Activity: Go through the records line by line. Report how many lines contain "חרדי", with nothing else.

(Available records)

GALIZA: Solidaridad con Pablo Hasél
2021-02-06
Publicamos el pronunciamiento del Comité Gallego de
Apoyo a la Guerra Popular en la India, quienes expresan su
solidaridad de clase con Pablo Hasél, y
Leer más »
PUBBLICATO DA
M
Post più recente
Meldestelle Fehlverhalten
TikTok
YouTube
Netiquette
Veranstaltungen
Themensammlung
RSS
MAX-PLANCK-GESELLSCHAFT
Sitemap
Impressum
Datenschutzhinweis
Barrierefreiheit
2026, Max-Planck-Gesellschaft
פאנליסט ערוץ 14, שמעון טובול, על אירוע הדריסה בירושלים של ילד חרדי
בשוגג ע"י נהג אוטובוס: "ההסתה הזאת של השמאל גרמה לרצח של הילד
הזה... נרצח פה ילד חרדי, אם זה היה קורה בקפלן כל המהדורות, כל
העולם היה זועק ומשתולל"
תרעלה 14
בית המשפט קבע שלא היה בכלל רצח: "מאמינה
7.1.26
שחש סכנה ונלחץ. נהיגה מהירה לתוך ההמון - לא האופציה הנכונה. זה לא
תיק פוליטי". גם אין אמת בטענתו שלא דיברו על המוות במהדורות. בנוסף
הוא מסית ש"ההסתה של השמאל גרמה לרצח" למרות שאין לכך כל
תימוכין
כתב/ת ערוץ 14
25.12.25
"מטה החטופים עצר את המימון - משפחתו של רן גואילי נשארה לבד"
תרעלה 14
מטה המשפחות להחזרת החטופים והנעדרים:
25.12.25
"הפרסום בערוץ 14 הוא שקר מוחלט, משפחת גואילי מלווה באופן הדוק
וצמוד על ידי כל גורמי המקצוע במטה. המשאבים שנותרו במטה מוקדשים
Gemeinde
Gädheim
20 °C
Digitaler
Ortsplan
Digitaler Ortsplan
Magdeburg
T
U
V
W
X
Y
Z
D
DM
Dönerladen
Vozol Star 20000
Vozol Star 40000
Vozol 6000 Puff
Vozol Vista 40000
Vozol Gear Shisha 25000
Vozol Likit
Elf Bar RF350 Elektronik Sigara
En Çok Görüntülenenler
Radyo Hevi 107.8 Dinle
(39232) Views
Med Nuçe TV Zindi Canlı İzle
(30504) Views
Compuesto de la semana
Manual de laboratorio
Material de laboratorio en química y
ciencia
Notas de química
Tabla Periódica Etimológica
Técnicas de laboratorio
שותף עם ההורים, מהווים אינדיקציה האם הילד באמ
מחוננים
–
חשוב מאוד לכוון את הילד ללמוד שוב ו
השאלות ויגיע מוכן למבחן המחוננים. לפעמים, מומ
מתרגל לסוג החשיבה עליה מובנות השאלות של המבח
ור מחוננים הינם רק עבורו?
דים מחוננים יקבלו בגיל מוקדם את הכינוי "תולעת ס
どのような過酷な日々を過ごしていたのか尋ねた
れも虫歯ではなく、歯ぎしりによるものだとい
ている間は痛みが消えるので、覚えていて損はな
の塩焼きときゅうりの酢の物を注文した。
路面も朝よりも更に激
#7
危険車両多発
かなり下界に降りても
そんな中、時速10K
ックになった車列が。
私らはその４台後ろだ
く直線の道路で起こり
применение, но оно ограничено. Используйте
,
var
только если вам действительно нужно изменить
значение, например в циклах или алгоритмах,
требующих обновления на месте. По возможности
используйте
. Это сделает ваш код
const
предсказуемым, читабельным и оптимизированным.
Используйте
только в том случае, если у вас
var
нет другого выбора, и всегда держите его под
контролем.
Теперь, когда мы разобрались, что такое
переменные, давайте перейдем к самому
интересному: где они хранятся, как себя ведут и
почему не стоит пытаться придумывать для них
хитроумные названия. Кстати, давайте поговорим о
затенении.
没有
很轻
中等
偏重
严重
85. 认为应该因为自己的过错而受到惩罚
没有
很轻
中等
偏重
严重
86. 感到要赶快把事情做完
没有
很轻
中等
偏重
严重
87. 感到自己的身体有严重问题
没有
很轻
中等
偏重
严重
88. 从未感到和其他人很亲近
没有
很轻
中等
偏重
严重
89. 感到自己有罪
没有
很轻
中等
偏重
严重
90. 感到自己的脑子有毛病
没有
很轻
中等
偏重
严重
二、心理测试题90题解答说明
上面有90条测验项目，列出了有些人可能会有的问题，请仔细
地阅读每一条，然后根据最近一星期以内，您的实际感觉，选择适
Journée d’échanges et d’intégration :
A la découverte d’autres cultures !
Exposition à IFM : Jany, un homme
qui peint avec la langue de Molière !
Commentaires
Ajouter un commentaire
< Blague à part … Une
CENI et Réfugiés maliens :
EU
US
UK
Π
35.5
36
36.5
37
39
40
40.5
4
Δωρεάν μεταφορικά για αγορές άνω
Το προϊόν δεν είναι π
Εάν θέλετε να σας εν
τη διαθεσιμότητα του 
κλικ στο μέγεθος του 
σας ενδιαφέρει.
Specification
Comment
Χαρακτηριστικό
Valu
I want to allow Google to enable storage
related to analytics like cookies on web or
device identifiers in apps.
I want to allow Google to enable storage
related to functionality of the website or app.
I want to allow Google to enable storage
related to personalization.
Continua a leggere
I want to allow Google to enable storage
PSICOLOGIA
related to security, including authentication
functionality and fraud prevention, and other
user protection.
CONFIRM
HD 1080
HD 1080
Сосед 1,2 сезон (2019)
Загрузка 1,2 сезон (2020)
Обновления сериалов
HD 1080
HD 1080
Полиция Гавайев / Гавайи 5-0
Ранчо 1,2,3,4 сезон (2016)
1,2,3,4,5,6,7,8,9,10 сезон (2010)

(End Available records)

Answer to the problem: 2